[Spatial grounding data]
※

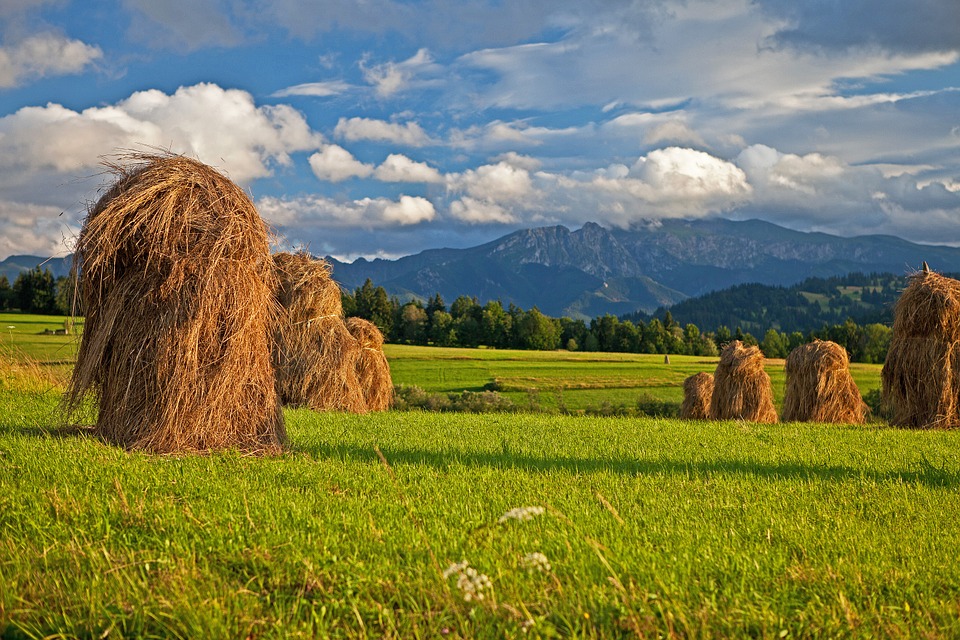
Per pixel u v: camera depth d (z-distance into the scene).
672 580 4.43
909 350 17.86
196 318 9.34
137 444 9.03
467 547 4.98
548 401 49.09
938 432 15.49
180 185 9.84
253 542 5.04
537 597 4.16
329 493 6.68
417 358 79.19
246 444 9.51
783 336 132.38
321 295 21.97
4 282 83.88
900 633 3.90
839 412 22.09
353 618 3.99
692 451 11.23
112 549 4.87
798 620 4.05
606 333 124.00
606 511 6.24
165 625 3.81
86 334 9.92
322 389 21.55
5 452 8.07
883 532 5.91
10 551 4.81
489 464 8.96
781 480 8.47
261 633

※

- **Task goal**: Every line from the one containing "537 597 4.16" to the end of the entries must be set down exactly, with none omitted and none added.

- **Response below**:
537 597 4.16
329 493 6.68
417 358 79.19
246 444 9.51
783 336 132.38
321 295 21.97
4 282 83.88
900 633 3.90
839 412 22.09
353 618 3.99
692 451 11.23
112 549 4.87
798 620 4.05
606 333 124.00
606 511 6.24
165 625 3.81
86 334 9.92
322 389 21.55
5 452 8.07
883 532 5.91
10 551 4.81
489 464 8.96
781 480 8.47
261 633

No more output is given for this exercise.